Geldim işte buradayım. Batıyı bütün yönleriyle tanımalıyım. Yemeğini, operasını, mimarisini, sanatını, kadınını, erkeğini, çocuğunu, eğitim sistemini, kırmızı ışığını, hastanesini, hastasını.. Yoksa ne faydası olacaktı ki avare avare gezmenin sevmeye sebebiyet vermekten başka..

Sartre der ki: “Bence arif dünyadaki durumunu anlamasına yarayan bilgiyi ve yolları edinmiş olan insandır.” Sartre’a ne kadar hak verirsiniz bilmem ama anlam çabası her medeniyetin ortak gayesi. Bence şu daha isabetli: “Arif insan bulunduğumuz dünyayı anlama ve anlamlandırma çabası içerisinde olan kişidir.”

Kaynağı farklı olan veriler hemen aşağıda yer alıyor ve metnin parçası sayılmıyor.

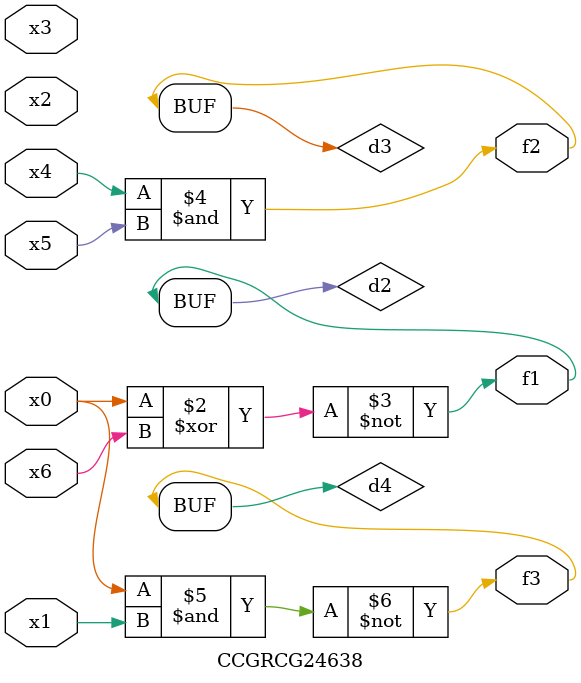
<source format=v>
module CCGRCG24638(
	input x0, x1, x2, x3, x4, x5, x6,
	output f1, f2, f3
);

	wire d1, d2, d3, d4;

	nor (d1, x0);
	xnor (d2, x0, x6);
	and (d3, x4, x5);
	nand (d4, x0, x1);
	assign f1 = d2;
	assign f2 = d3;
	assign f3 = d4;
endmodule

</source>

Anlam arayışındayım ama anlamlandıramıyorum..

Vakit 22.55

M. Fatih Özmen

M. Fatih ÖZMEN
M. Fatih ÖZMEN

Siyasal Bilimler | Uluslararası İlişkiler | Edebiyat [email protected]

Yorumlar
  • author
    Ozan Dur
    05.05.2025 / 09:57

    Arife tarif gerekmez derler. Bir de men arefe nefsehu, vekad arafe Rabbehu. Yani kendini bilen Rabbini bilir demişler Fatih Hocam. Yazını okudum, ellerine sağlık. İnsan anlama ihtiyaç duyuyor. O anlamı bulduktan sonra da yitirmemek için çabalamak gerekiyor. MaşaAllah Avrupa'yı tanımak istemen de çok güzel. Entellektüel bir çaba olarak belki Avrupa tarihi ve edebiyatı ilgini çekebilir. ACM Hoca klasiklerin okunmasını ve aradan zaman geçtikte tekrar okunmasını tavsiye ediyor. Acizane bunu paylaşmak istedim.